John Scott Tynes: By the time we launch, we’ll have been in beta for a year and a half. It’s been a great way for us to learn what it’s like to have real players who love or hate various things we do. Being in beta means that problems we didn’t notice in our daily work are exposed as huge issues in the beta, and it drives us to solve those problems quickly.

A few months into the beta, we formed a beta live team that meets every week. We discuss feedback from the beta and that in turn drives work to change things and fix problems. That kind of responsiveness has made a big difference, especially last spring and summer when the beta had some real issues that we had to solve.

We participate in the beta forums regularly. I gather this isn’t normal in MMOs, but our programmers, designers, artists, and management regularly post in the forums to answer questions, debate decisions, and just hang out. We’re extremely transparent in how we operate and we communicate directly to our players every single day. We aren’t afraid of letting devs talk to players, and we learn a lot about our game this way.

I think a short beta is a bad sign. You really need time for your game to mature and ripen with players playing it. We have beta testers who have now been playing Pirates of the Burning Sea for a full year! These folks are true veterans and they can critique our work in useful ways.

WarCry: Like many of the most visually sophisticated MMORPGs, the game looks very, very clean. For a pirate game, this seems a bit off-putting. Do you intend to go back, particularly to your land environments, and grit things up a bit?

John Scott Tynes: Heh. We just finished a scuzzy pirate town and when I took a look at it, I asked our art director to make it even scuzzier! We do want that adventurous flavour and try to get it in where it’s appropriate.

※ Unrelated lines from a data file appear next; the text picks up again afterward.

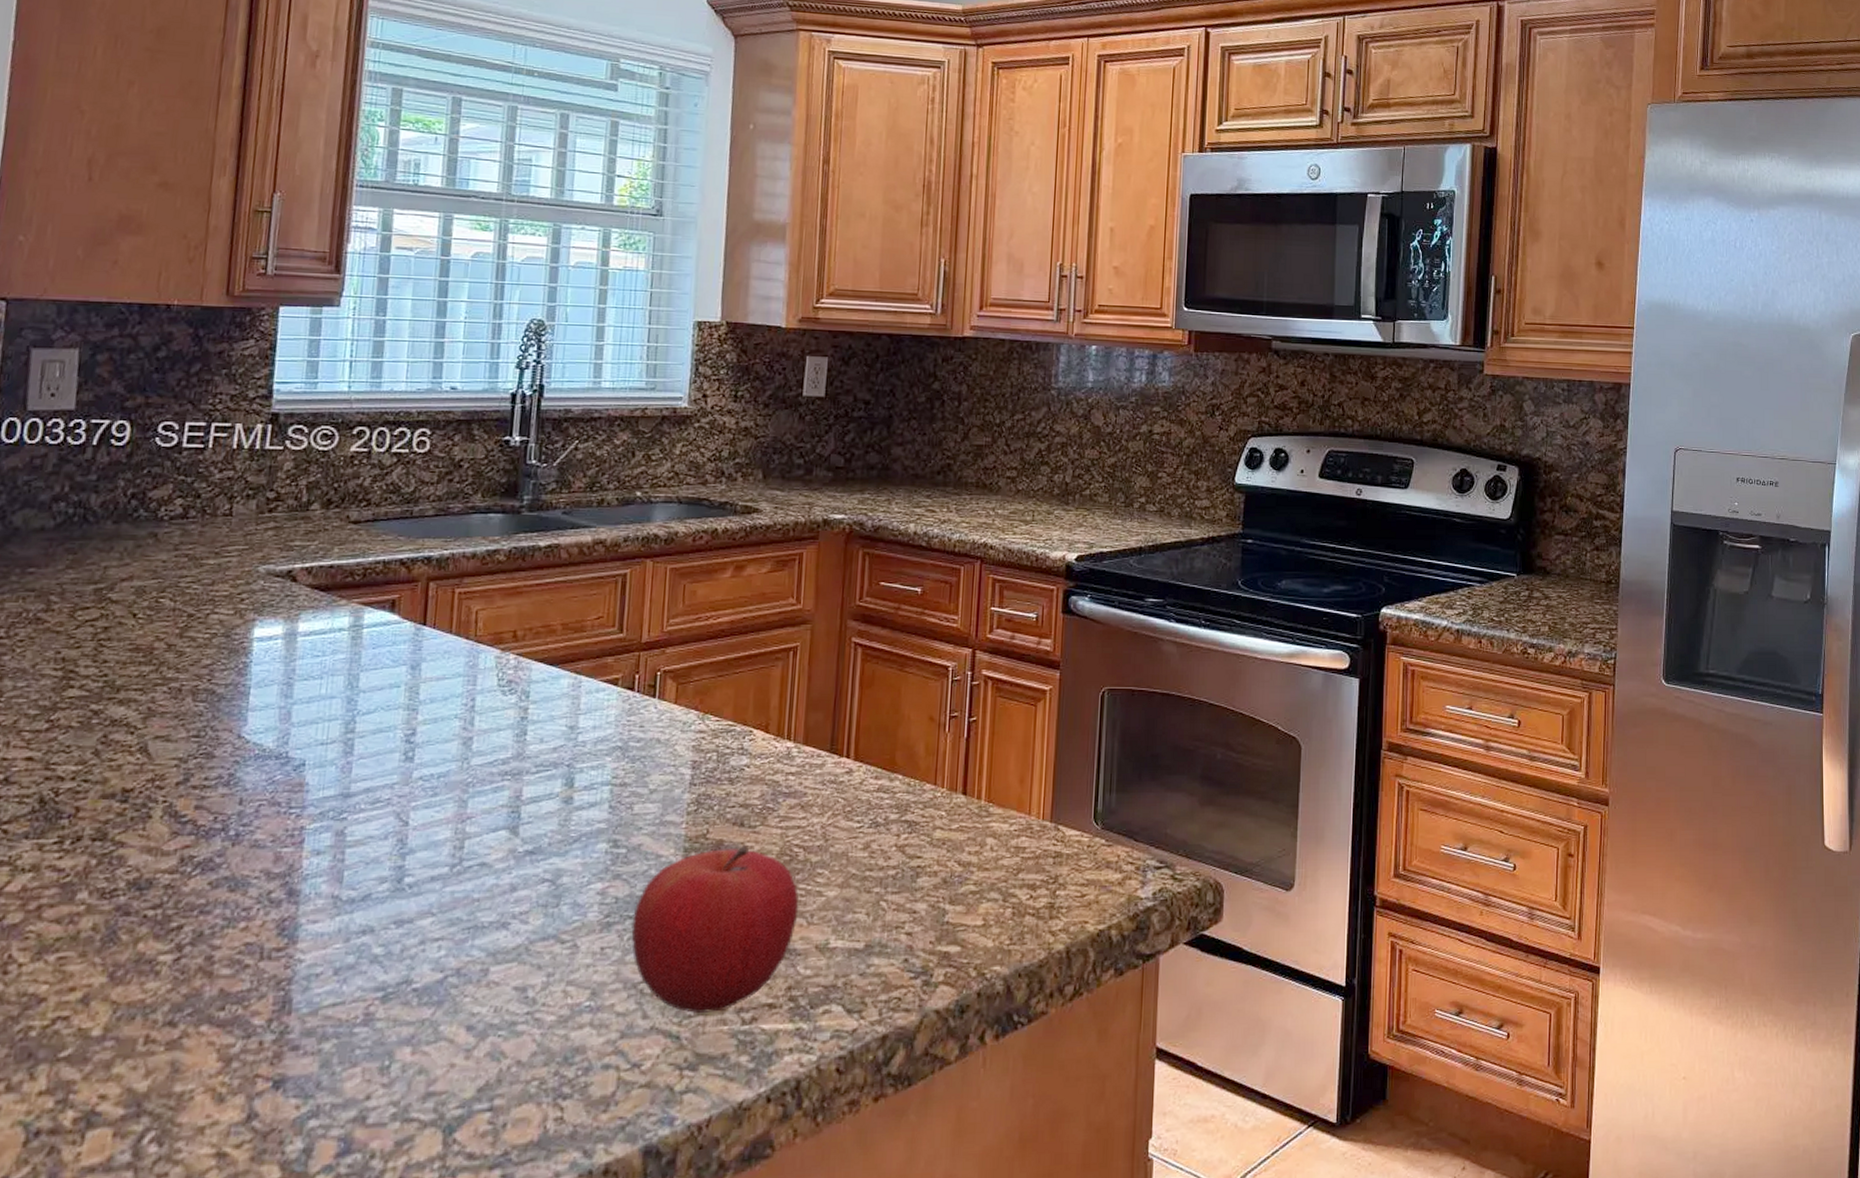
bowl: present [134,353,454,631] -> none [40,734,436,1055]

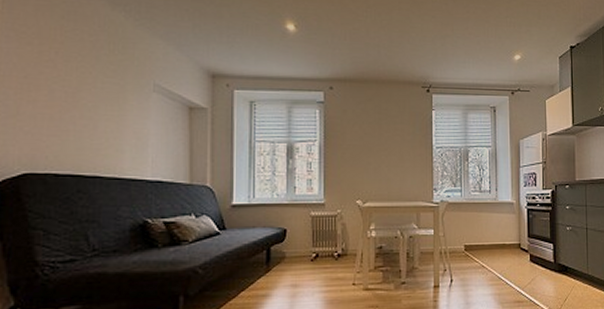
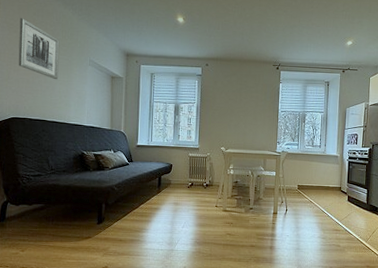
wall art: none [34,23,105,114] -> present [18,18,60,80]

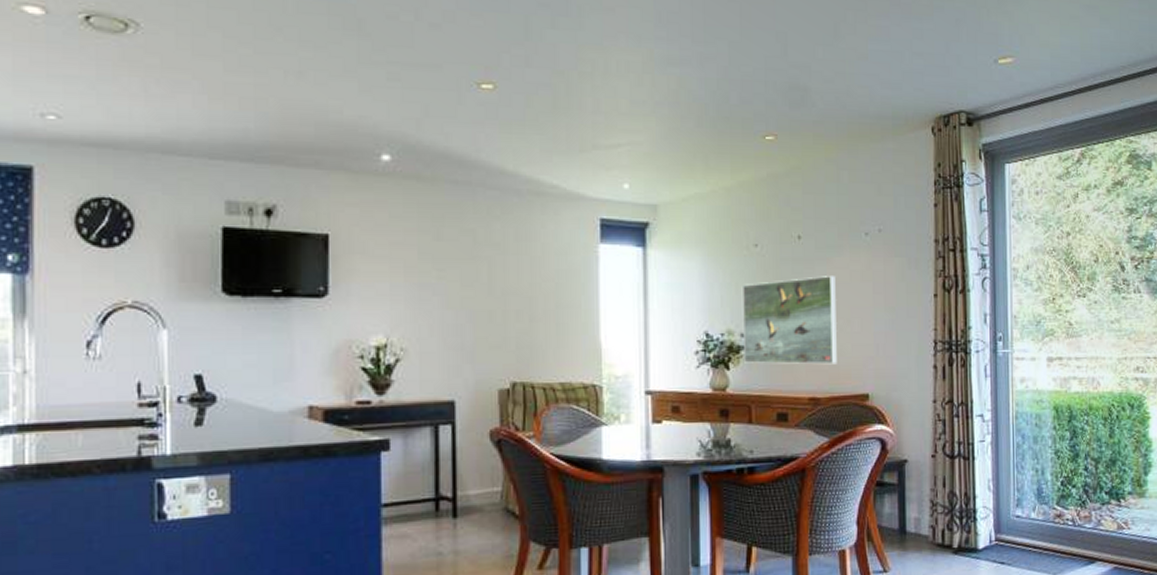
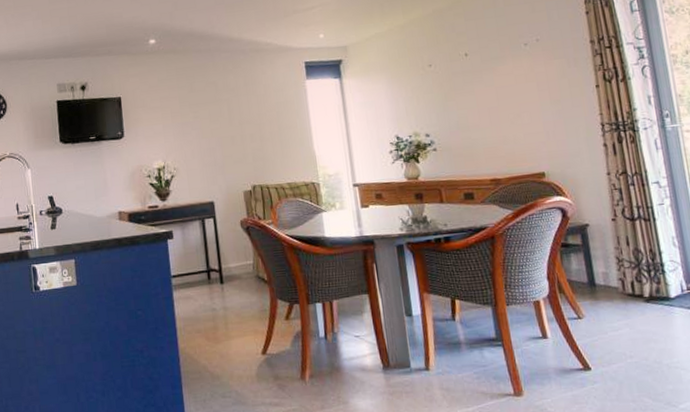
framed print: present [741,276,837,365] -> none [422,81,512,157]

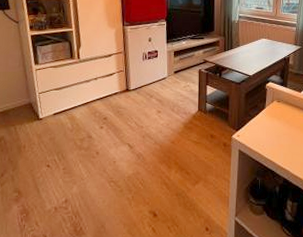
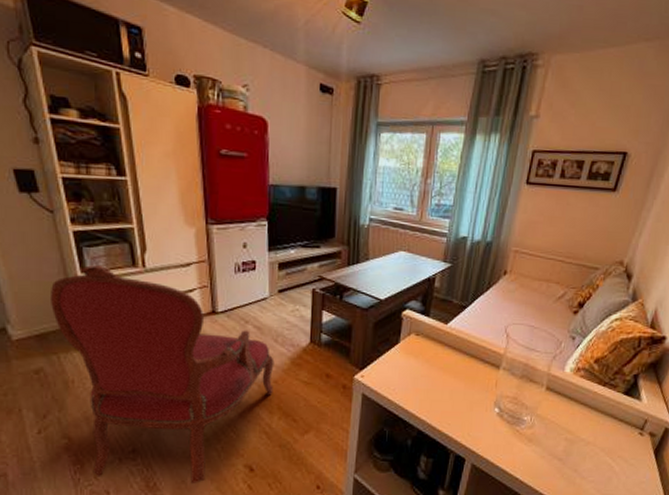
armchair: none [12,58,172,229] -> present [51,264,275,485]

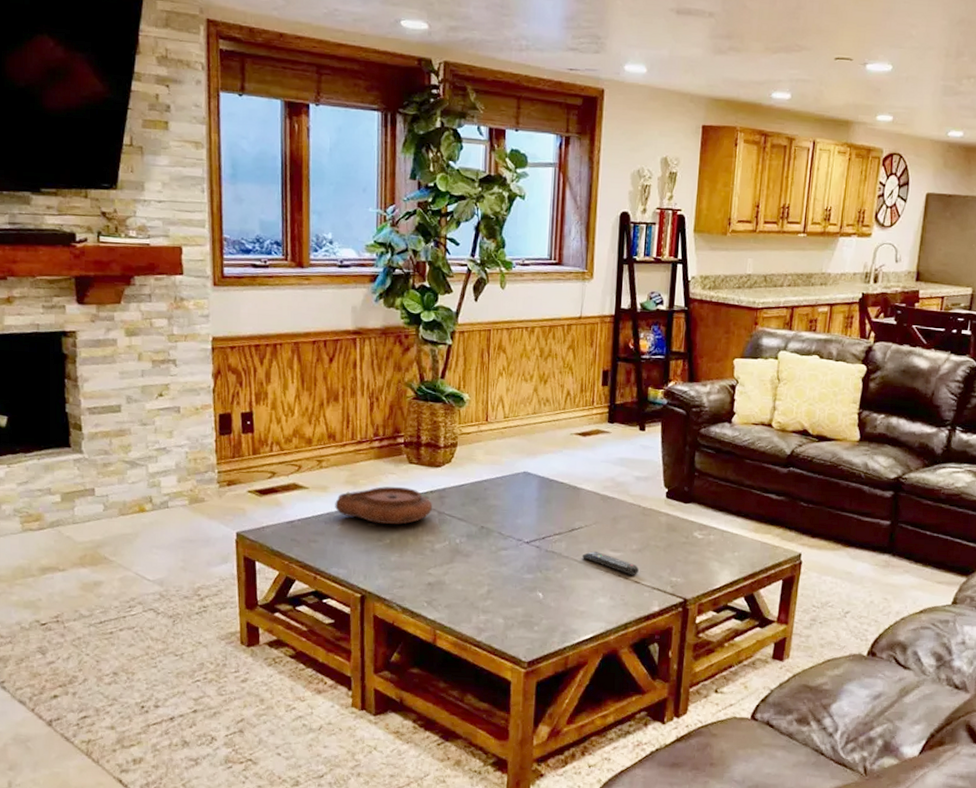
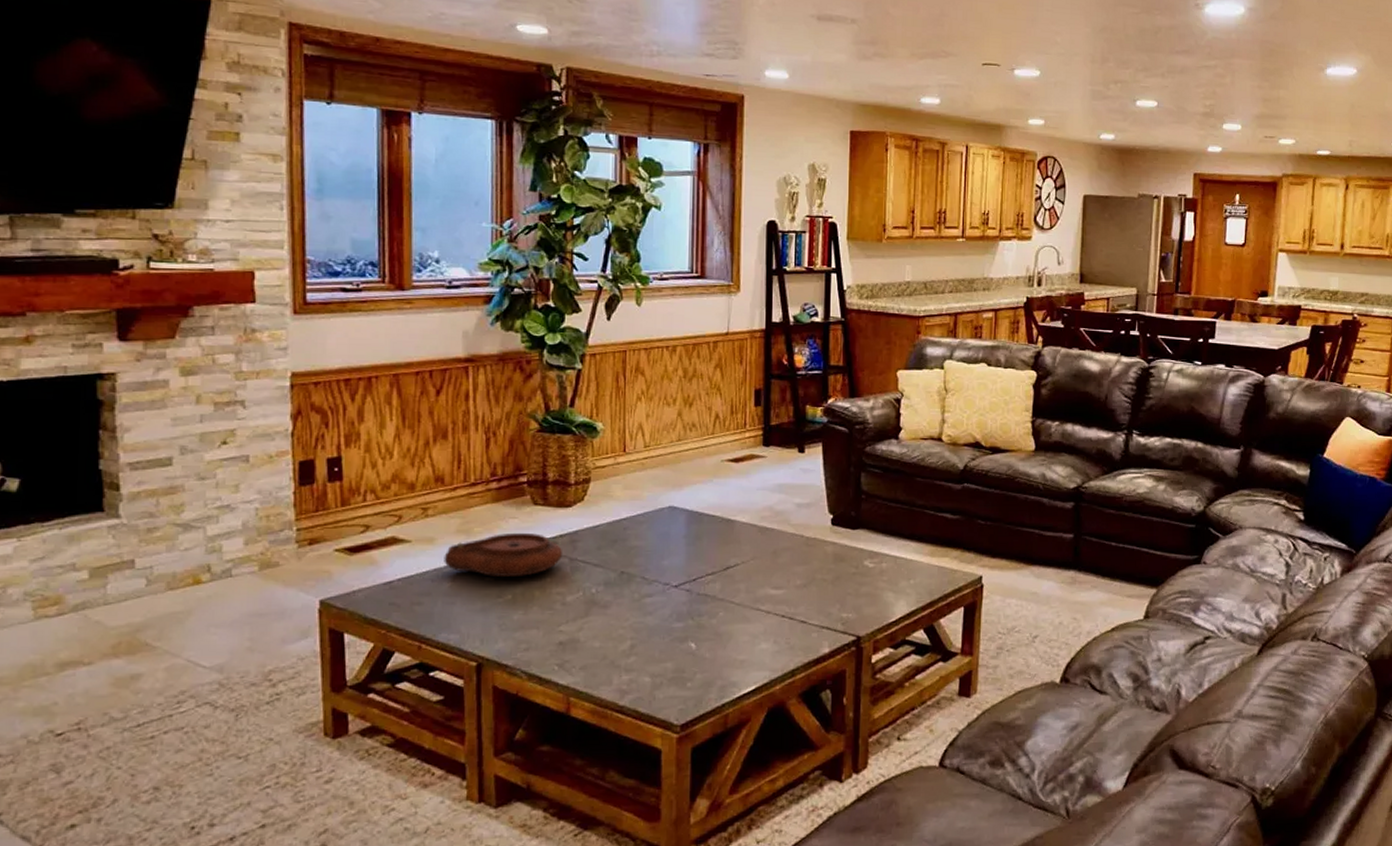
remote control: present [582,551,639,576] -> none [739,590,805,615]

WarCry: What kind of fluff features do you have in mind? Any chance I can have a pet parrot or monkey, for example? Gambling? Drinking? Other pirate-like distractions?

John Scott Tynes: I must admit, we haven’t spent any serious time on fluff. (Hmm, that sounds odd!) We’re pushing on some ambitious and innovative game systems including the real-time tactical naval combat, the player-driven economy, the PvP/RvR system, and swashbuckling. That doesn’t leave a lot of time for fluff!

But one thing I’m excited about that qualifies is what we call Lively Town. This feature populates our towns with NPC pirates, soldiers, drunks, gamblers, harlots, aristocrats, and much more. These characters do all kinds of funny, cool, and surprising stuff. We’re recording tons of voice dialogue for them as well, so when you get near the gamblers you’ll hear them talking about who’s winning, and the British soldier languishing in a pirate jail cell will plead for his life. This stuff is background ambience – we aren’t making our mission patrons read all their text to you like in EQ2 – but it’s really fun to discover. We want our towns to feel like a theme park ride full of characters and situations, and it is working great.

WarCry: You’ve had players creating ships for you over time. Can you highlight one of the most impressive player created ships and talk about how they got it into the game?

John Scott Tynes: It would not only be impossible, but entirely unfair to pick just one of our player’s ships- simply because no matter how simple one ship may appear, the devil really is in the details. Our Shipwrights have used real plans, painstakingly rendering each bowsprit and jibboon and doing so with a very strict polygon count to contend with. Right now, we’ve got 19 user created ships and that list continues to grow! From the tiny Yacht to the gigantic Trinity, our fans have worked very hard modelling their creations and we appreciate each one- and you can too by visiting The Captain’s Ship Guide at http://www.flyinglab.com/pirates/shipguide/UserShips.htm

WarCry: Is this summer still realistic for launch and do you have any distribution plans you can share?

John Scott Tynes: We take our June release date very seriously and fully intend to meet it. As for distribution, that’s still under discussion and I don’t have any announcements yet.